(Supplied records)

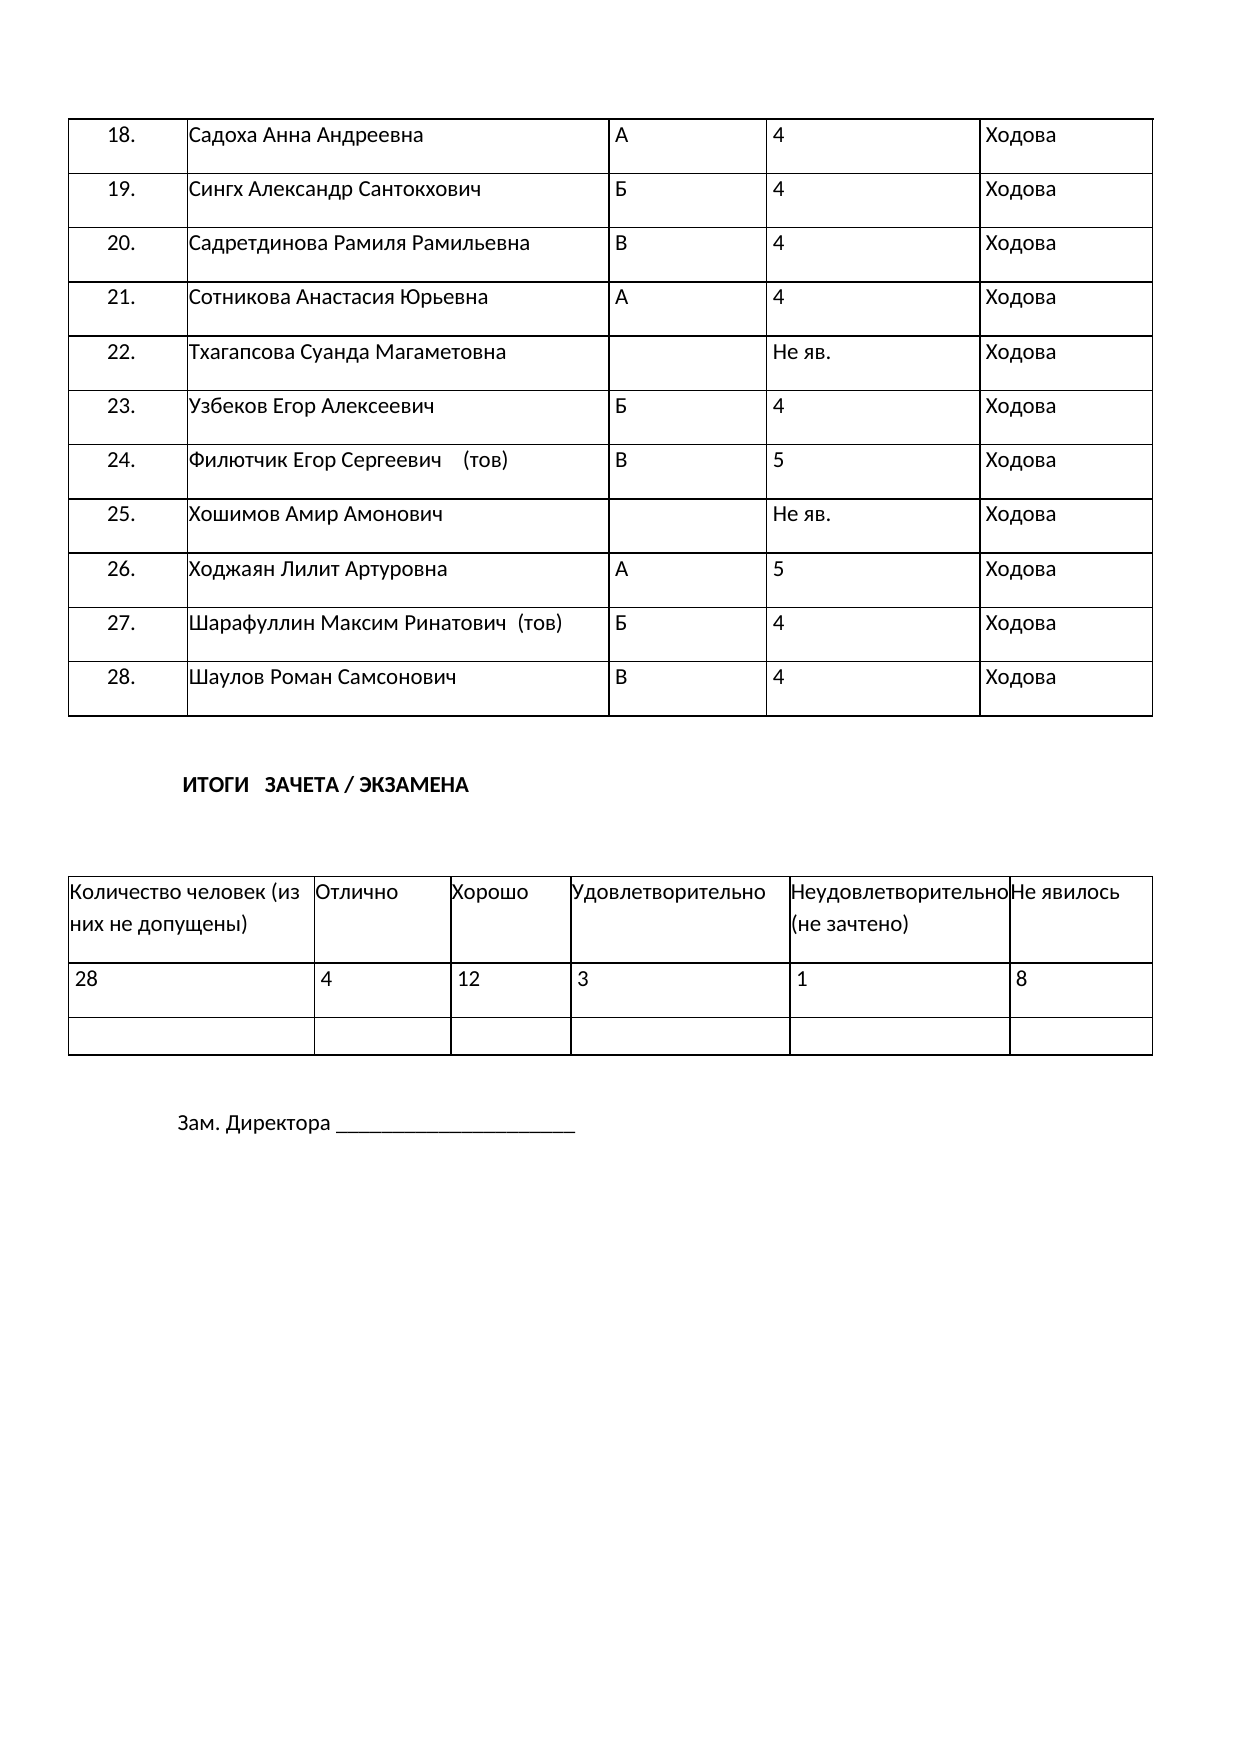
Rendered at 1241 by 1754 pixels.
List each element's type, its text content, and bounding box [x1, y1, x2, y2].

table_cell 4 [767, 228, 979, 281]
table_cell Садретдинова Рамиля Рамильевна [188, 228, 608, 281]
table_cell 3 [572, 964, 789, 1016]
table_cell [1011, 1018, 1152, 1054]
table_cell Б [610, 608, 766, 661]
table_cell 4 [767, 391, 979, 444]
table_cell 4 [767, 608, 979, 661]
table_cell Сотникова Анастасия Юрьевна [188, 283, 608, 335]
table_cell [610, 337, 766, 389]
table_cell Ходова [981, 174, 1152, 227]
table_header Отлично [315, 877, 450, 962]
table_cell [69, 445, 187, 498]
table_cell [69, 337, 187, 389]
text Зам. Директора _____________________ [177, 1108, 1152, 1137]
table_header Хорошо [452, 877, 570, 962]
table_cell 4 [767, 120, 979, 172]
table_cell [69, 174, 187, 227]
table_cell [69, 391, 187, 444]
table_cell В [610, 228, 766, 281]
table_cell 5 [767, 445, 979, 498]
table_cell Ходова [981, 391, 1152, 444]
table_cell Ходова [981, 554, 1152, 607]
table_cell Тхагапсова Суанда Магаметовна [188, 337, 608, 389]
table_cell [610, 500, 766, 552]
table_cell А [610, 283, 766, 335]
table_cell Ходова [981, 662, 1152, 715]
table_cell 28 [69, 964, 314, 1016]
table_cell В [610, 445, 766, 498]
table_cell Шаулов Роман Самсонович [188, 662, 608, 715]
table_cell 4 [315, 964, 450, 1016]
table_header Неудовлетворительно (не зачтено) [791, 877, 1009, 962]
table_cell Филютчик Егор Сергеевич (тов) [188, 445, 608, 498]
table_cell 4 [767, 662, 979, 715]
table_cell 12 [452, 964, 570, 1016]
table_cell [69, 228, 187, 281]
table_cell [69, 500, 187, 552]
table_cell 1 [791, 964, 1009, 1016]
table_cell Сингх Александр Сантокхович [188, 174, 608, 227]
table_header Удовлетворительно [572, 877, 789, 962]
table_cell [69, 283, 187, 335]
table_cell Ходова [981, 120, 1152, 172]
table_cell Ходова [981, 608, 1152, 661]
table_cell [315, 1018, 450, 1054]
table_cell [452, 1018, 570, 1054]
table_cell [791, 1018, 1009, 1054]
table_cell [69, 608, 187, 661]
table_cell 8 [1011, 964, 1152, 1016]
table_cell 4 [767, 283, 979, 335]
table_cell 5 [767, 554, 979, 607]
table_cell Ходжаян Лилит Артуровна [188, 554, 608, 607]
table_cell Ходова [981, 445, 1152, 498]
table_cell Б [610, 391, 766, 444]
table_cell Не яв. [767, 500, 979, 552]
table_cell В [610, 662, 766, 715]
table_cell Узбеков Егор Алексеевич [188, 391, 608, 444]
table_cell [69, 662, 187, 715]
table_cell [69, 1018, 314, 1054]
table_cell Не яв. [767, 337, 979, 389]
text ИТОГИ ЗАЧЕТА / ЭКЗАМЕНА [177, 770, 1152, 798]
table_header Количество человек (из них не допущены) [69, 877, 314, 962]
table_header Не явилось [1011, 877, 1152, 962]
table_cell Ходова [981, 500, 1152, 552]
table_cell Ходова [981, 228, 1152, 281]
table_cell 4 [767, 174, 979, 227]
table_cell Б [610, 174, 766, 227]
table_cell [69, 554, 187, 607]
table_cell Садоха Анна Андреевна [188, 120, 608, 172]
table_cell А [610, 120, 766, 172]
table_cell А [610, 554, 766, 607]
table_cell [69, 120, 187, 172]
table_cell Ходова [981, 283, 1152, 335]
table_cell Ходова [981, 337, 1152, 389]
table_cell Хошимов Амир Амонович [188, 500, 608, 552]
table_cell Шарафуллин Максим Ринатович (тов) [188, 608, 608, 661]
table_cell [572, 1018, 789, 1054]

(End Supplied records)
(Supplied records)

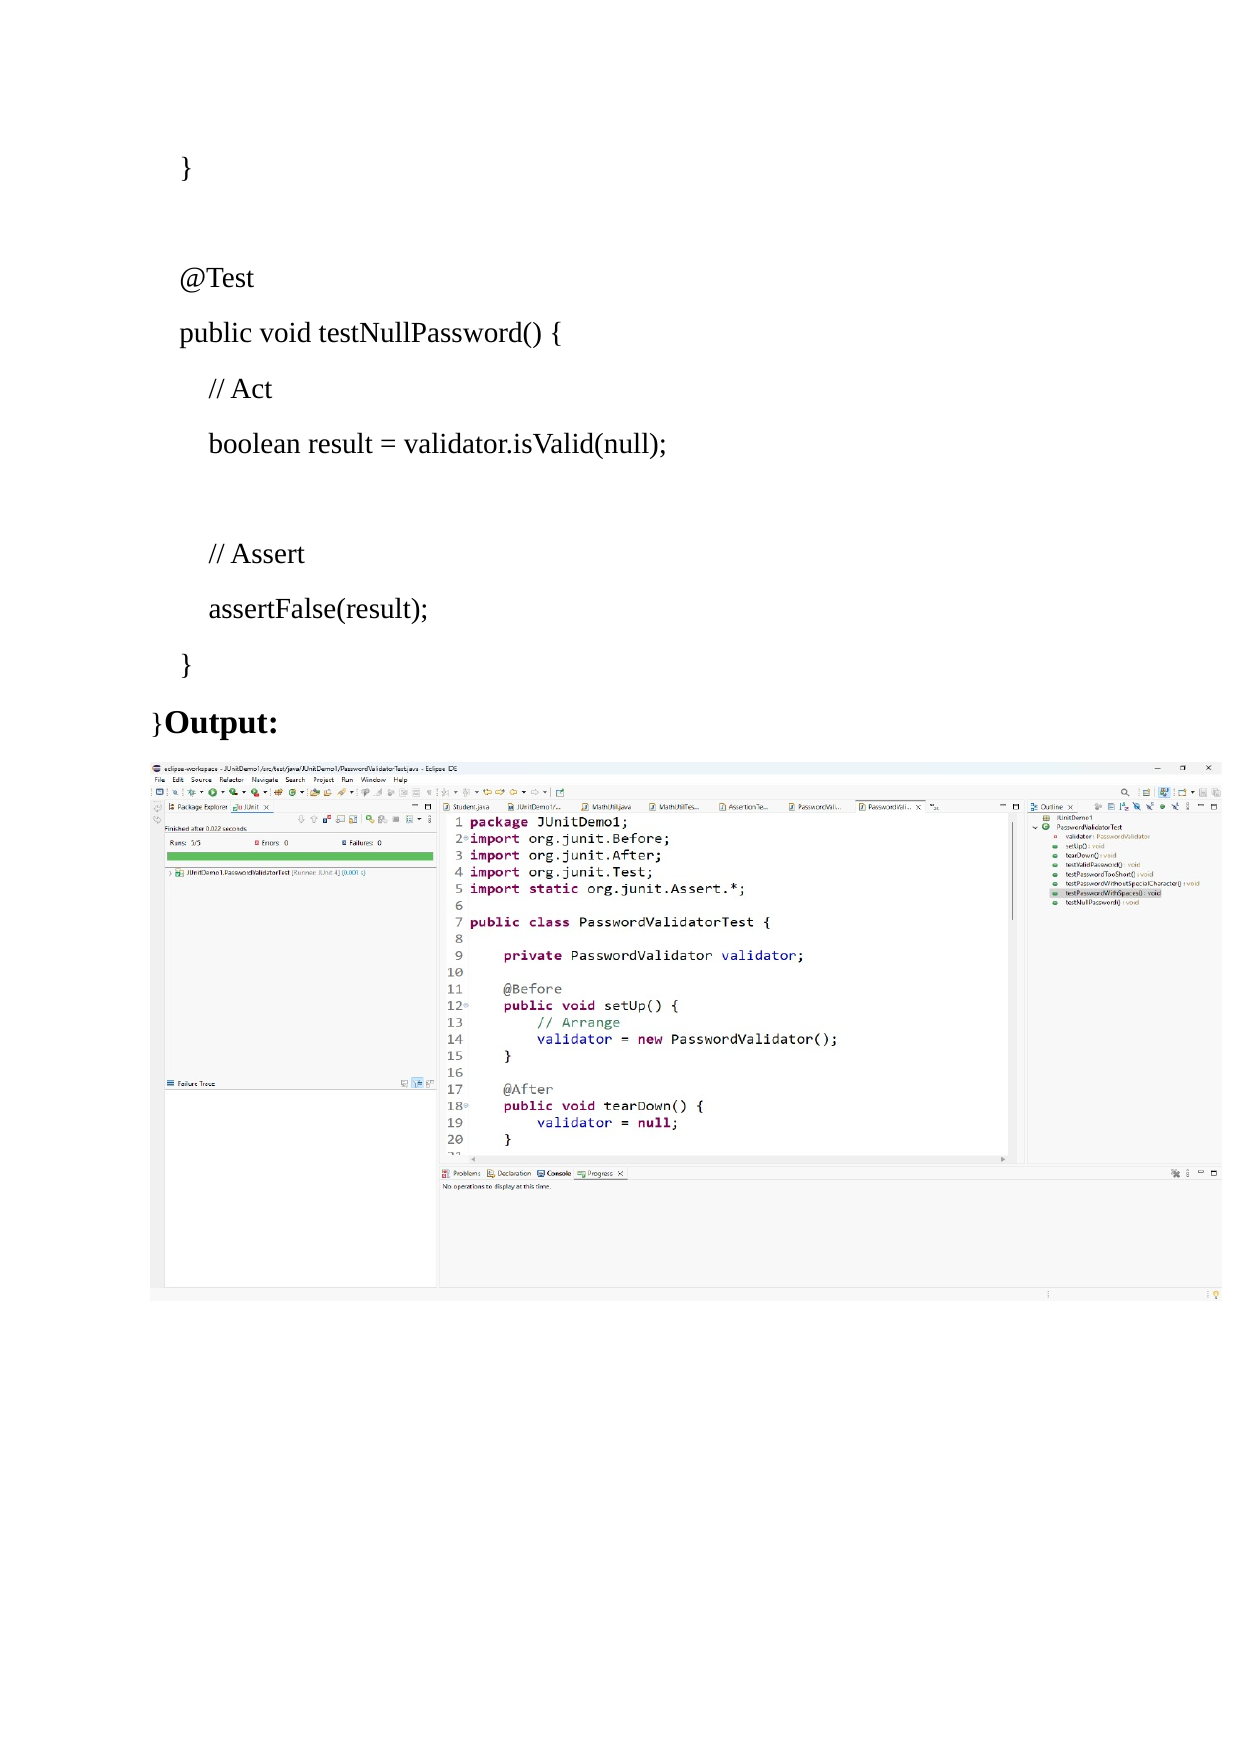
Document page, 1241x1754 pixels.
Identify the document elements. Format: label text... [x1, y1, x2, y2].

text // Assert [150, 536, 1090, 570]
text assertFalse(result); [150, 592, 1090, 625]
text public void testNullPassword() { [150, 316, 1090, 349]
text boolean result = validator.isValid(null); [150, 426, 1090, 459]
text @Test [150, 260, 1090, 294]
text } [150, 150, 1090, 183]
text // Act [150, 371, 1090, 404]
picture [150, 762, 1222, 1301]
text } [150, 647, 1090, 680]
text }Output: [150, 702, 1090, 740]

(End Supplied records)

- **Assignment**: Wherever a line in the data above contains the word "pixels", copy that line.

- **Response below**:
Rendered at 1241 by 1754 pixels.
Document page, 1241x1754 pixels.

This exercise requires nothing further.